There were hours when I didn't know if she'd make it.  She seemed to be slowly slipping downward.   "It's not over tonight.  Give me one more chance to make it right.  I may not make it through the night..." 
In time she pulled herself together and turned the corner and made herself well.  As this happened I remember a different sort of pain.  Different from the pain of watching her close to death,  I'd have to leave her at night in the hospital.   Before long she was truly desperate to be through her ordeal.   As a nurse I can tell you that a hospital is no place for a sick person.   Leaving her was torture.   She'd cry, she'd get angry.  So in time I did what any decent person would do, I lied.  "Tomorrow I'll take you home, I promise". 
 It's nothing short of a miracle that when that particular tomorrow came, my lie was truth.  
"I won't go home without you".

Wednesday, January 26, 2011

Connect the Dots.............................................................

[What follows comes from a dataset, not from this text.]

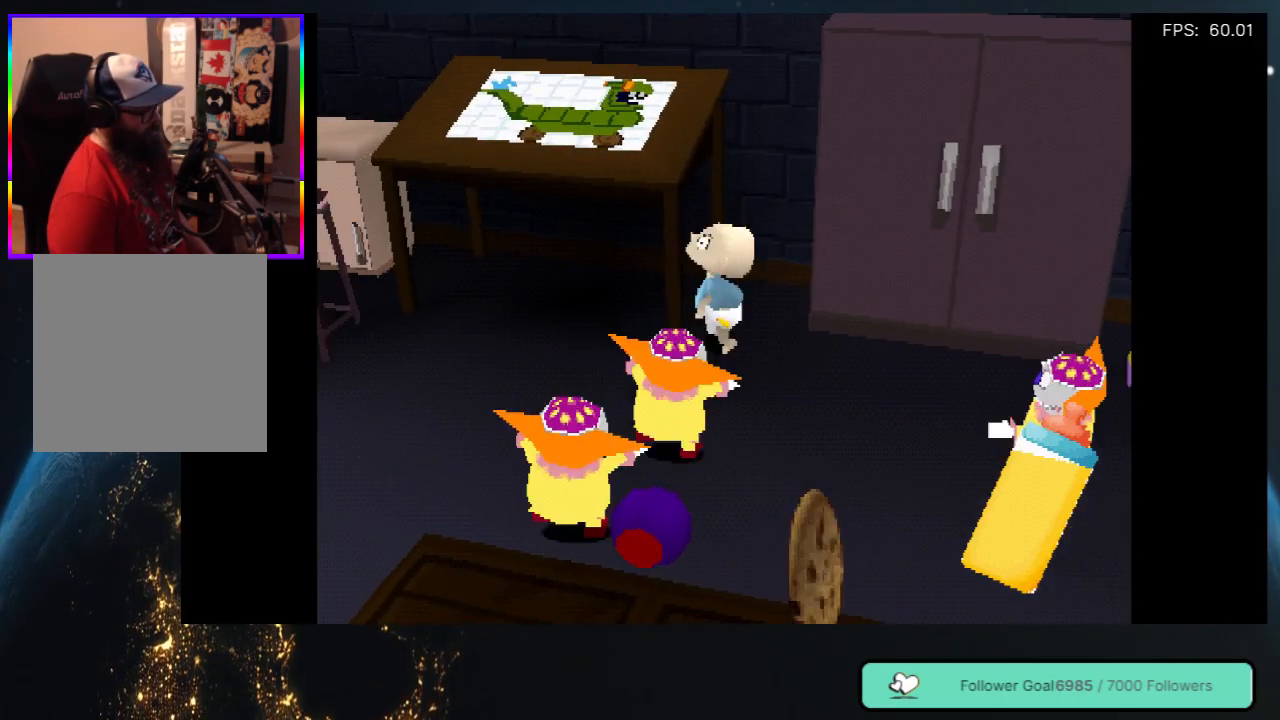
{"buttons": ["A", "DPAD_UP", "DPAD_LEFT"], "left_stick": "center", "right_stick": "center", "events": [[150, "A", "down"], [233, "DPAD_UP", "down"], [350, "A", "up"], [433, "A", "down"]]}
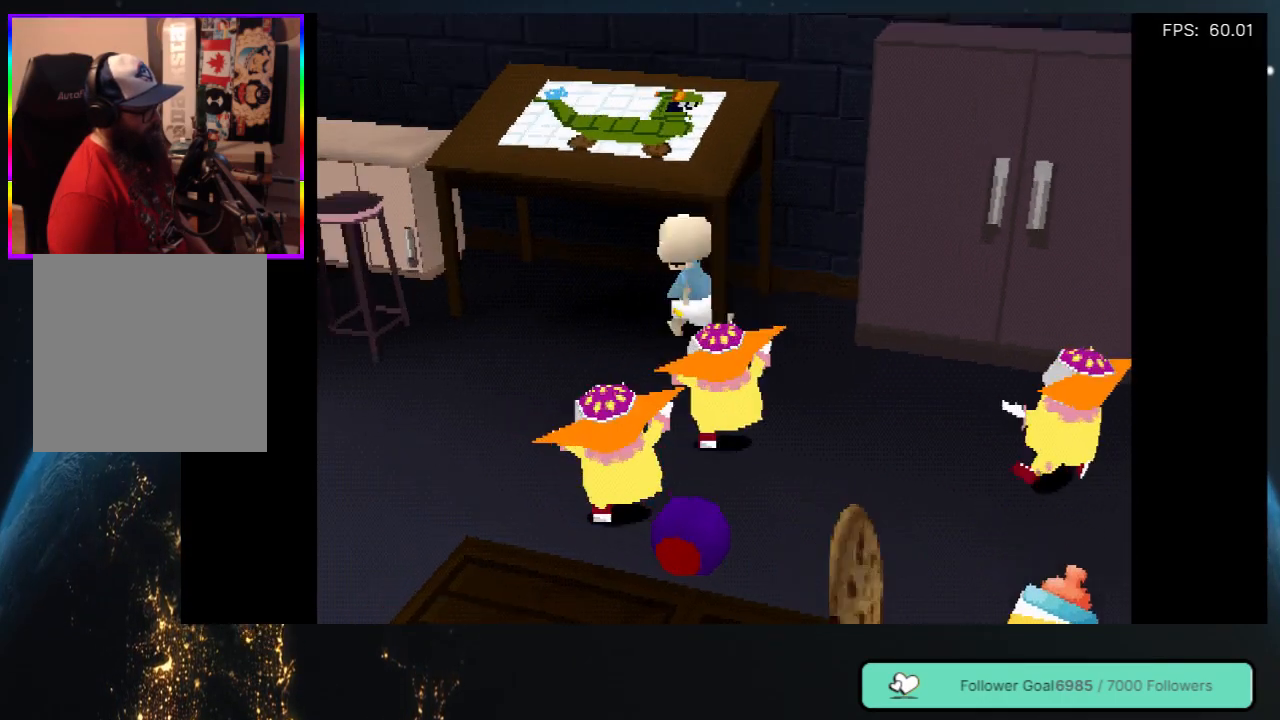
{"buttons": ["DPAD_DOWN", "DPAD_LEFT"], "left_stick": "center", "right_stick": "center", "events": [[67, "A", "up"], [100, "DPAD_LEFT", "up"], [250, "DPAD_LEFT", "down"], [400, "DPAD_UP", "up"], [483, "DPAD_DOWN", "down"]]}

What would you say if I told that I used to be able to predict the future?   Not kidding, so quit laughing.  I'd have random thoughts that materialized later throughout my entire life.   Sometimes I'd have dreams that manifested into reality.  For example; once not so long ago I dreamt that I broke my left arm.   In the dream and in real life, it was actually quite near to Nursing school Finals time.   Test anxiety followed me right into my subconscious dream state.  I recall calming down over the broken bone understanding that I was a right-handed and I could in fact still manage to take Finals.  The injury wouldn't cause a fuss.
Phew.
When I did in fact wipe-out, cracking the radius and ulna of my left arm only days later while fully awake, my faith in my own psychic ability was solidified.  I'd told enough people about the dream before it became reality for them to be astounded as well.
About that time, I bought a deck of Tarot cards and I'd read them just for fun for friends and family.   Wouldn't you know it,  things I said and saw seemed to come true, or perhaps they were only true enough.  Either way, I've always felt a bit psychic, that is until recent years.
For quite some time I must admit to feeling completely in the dark, clueless and a bit lost.  I ask others, "What do you think this means?  What do you guess will happen for me?'  Their responses leave me unfulfilled, causing me to repeat the same rephrased questions, typically eliciting the identical answer.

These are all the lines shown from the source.